Work item:
Please print exactly the lines running from the one that contains "общего собрания акционеров" to the end of the data, with both lines included.

Stored data entries
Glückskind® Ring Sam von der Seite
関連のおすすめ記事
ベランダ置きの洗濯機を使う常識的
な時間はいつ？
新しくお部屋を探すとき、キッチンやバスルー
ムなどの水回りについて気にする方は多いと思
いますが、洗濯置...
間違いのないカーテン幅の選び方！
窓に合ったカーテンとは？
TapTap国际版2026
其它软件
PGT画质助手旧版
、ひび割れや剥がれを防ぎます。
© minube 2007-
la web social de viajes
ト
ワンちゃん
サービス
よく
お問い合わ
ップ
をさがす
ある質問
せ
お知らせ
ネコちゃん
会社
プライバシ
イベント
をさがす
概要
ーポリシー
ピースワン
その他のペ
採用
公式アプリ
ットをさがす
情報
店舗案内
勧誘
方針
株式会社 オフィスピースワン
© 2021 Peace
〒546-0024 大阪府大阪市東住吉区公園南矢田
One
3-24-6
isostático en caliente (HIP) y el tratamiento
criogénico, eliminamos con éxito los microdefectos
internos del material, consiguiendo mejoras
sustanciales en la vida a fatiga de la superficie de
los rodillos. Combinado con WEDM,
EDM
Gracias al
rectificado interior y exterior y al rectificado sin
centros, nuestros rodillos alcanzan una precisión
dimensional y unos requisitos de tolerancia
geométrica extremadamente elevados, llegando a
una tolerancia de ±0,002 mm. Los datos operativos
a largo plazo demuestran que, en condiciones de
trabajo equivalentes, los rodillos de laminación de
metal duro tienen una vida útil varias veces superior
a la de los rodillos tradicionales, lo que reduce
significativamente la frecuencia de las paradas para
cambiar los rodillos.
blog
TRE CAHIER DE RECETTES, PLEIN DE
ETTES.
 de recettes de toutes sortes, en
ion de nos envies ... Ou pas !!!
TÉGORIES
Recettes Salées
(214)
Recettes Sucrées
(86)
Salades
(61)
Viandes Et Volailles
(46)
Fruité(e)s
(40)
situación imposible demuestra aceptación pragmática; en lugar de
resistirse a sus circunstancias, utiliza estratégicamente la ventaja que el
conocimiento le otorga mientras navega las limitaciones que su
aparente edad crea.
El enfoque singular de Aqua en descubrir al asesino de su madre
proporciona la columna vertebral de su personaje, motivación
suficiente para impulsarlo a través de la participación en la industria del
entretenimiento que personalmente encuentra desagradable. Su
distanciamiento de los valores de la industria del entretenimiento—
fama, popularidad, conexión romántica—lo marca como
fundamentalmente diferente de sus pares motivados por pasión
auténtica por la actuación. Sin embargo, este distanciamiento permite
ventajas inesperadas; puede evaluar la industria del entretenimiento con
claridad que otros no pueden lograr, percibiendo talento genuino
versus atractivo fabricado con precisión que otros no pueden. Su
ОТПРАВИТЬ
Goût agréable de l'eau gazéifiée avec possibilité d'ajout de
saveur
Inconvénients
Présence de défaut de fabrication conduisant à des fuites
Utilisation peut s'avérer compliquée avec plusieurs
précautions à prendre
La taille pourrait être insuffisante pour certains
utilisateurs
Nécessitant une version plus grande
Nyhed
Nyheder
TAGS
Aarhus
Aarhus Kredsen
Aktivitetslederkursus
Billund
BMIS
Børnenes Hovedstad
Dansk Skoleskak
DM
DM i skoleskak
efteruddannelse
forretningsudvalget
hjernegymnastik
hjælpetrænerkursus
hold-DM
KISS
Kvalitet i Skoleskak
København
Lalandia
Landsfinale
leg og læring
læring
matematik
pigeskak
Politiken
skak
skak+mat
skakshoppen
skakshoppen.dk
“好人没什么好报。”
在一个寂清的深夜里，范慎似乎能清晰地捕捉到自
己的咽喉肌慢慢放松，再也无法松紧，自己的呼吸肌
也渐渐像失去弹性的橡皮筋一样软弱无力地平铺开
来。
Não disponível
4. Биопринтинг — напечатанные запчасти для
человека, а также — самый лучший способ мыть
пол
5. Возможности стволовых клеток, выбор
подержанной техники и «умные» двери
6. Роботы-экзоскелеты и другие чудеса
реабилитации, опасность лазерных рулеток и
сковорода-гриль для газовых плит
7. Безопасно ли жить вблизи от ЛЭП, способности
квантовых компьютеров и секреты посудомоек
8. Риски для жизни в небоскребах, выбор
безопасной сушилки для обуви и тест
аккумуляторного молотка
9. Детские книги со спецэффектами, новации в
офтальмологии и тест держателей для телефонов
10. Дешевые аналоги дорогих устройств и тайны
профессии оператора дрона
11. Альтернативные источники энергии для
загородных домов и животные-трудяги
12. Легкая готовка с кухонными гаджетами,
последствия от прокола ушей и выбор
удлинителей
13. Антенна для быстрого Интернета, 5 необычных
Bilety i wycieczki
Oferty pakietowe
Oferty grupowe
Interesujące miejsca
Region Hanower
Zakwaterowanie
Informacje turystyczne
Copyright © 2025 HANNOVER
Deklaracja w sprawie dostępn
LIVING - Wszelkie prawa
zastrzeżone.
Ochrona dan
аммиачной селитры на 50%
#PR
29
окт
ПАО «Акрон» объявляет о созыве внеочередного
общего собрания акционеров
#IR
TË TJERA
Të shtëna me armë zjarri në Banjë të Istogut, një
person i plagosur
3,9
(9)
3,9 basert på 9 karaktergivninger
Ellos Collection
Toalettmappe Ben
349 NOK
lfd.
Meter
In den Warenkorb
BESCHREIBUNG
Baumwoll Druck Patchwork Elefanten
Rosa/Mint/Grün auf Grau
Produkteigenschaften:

Solution to this problem:
общего собрания акционеров
#IR
TË TJERA
Të shtëna me armë zjarri në Banjë të Istogut, një
person i plagosur
3,9
(9)
3,9 basert på 9 karaktergivninger
Ellos Collection
Toalettmappe Ben
349 NOK
lfd.
Meter
In den Warenkorb
BESCHREIBUNG
Baumwoll Druck Patchwork Elefanten
Rosa/Mint/Grün auf Grau
Produkteigenschaften:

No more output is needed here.